Like Cindi, I, too, am encouraged that — thanks to his laudable efforts to get his hands around the budget process — the governor has at long last had a conversation with Mr. Rex regarding these matters. (It’s also great to see the first lady working with Mr. Rex on another front.) He asked Mr. Rex whether he would actively advocate some of these reforms. What I want to know is, will the governor break precedent and do something he never did with Inez Tenenbaum, and has failed for a year to do with Mr. Rex — seize upon areas of agreement, and get some worthwhile things done.

As you know, we believe that the governor should appoint the education superintendent, and have direct control over how that half of the state budget is spent. So, to hear him tell it, does the governor.
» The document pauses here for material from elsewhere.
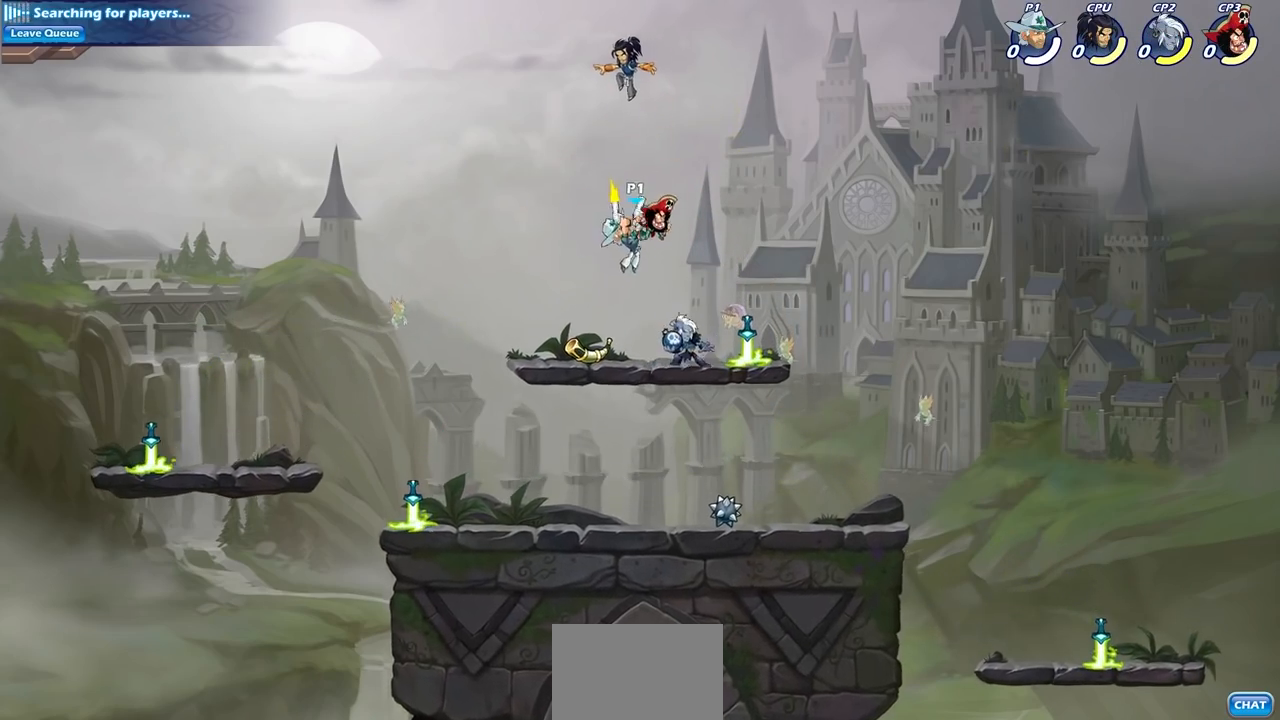
{"buttons": ["CROSS"], "left_stick": "center", "right_stick": "center", "events": [[17, "SQUARE", "up"], [17, "left_stick", "center"], [467, "CROSS", "down"]]}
But up to now, he has stiffened resistance to that idea among those who care about education by swinging back and forth between negligent apathy and outright hostility toward public schools. It’s time he helped the cause of government restructuring — not to mention the crucial cause of universal education — by showing he can be a force for positive change.
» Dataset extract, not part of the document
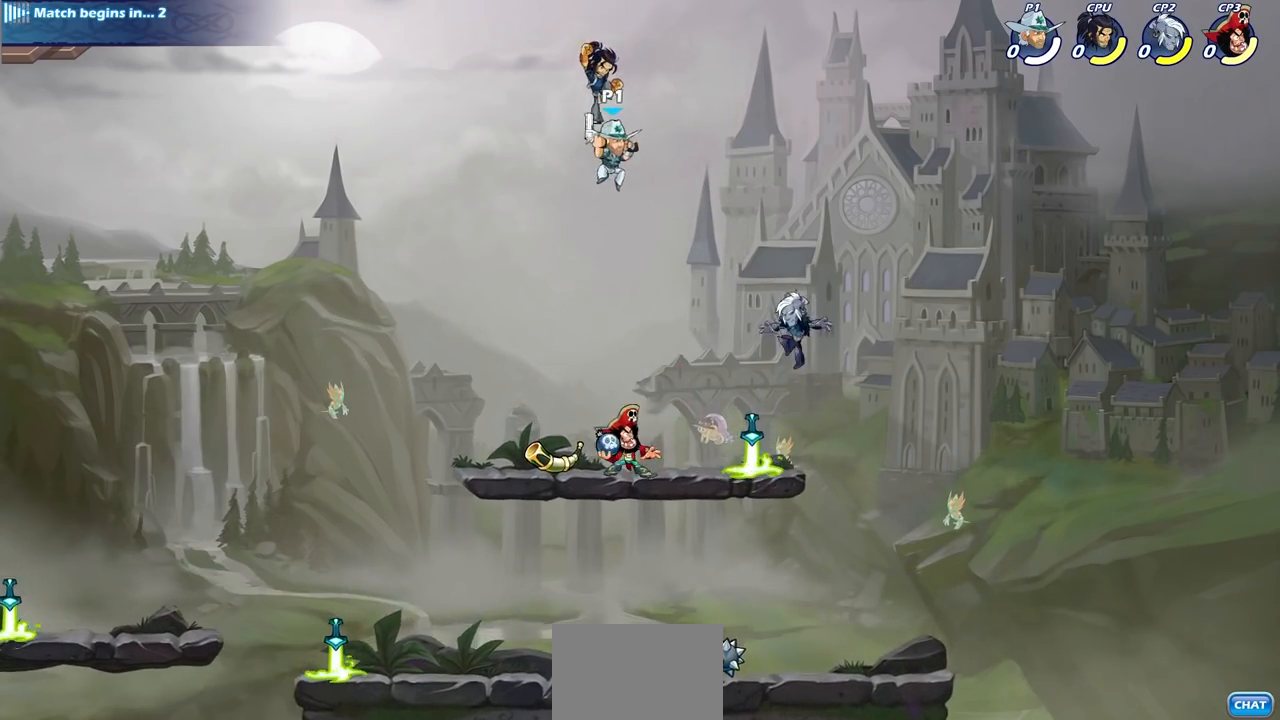
{"buttons": ["CROSS"], "left_stick": "up", "right_stick": "center", "events": [[200, "left_stick", "left"], [500, "CROSS", "down"], [500, "left_stick", "up"]]}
2 thoughts on “Will Sanford take next step, and actually WORK with Rex?

  1. Doug Ross

    What can Governor Sanford or Mr. Rex do without the approval of the legislators?
    You’ve got a governor who the legislators hate for not playing their games and an education superintendent who probably has very few supporters on the Republican side of the house.
    Maybe Mr. Rex could COMPROMISE and support a pilot voucher program to be tried in some failing district with strict income limits.
    That would be a fine first step in changing the status quo and working together. What’s the worst thing that could happen with such a pilot? That it works???

  2. Wallace

    Having Mark Sanford on board with any plan is the kiss of death.
    Today, Mark Sanford was pronounced by a foreign newspaper to be the 91 most prominent conservative in the country. But the man can’t pass legislation, run a cabinet agency, or shift public opinion. He can’t fill the vacancies on his boards or commissions. All he can do is promote Mark Sanford.
    When will the public wake up and discover what virtually every elected and appointed official in the state already knows…that Mark Sanford is a failure and is irrelevant to the dedicated public officials that actually care about the people of this state.
    The chattering classes love his hard-line conservative stances. They love his David vs Goliath act. The further away from SC they are, the more they love him. But what they fail to see is that the people of SC are poorer for our interactions with Mark Sanford.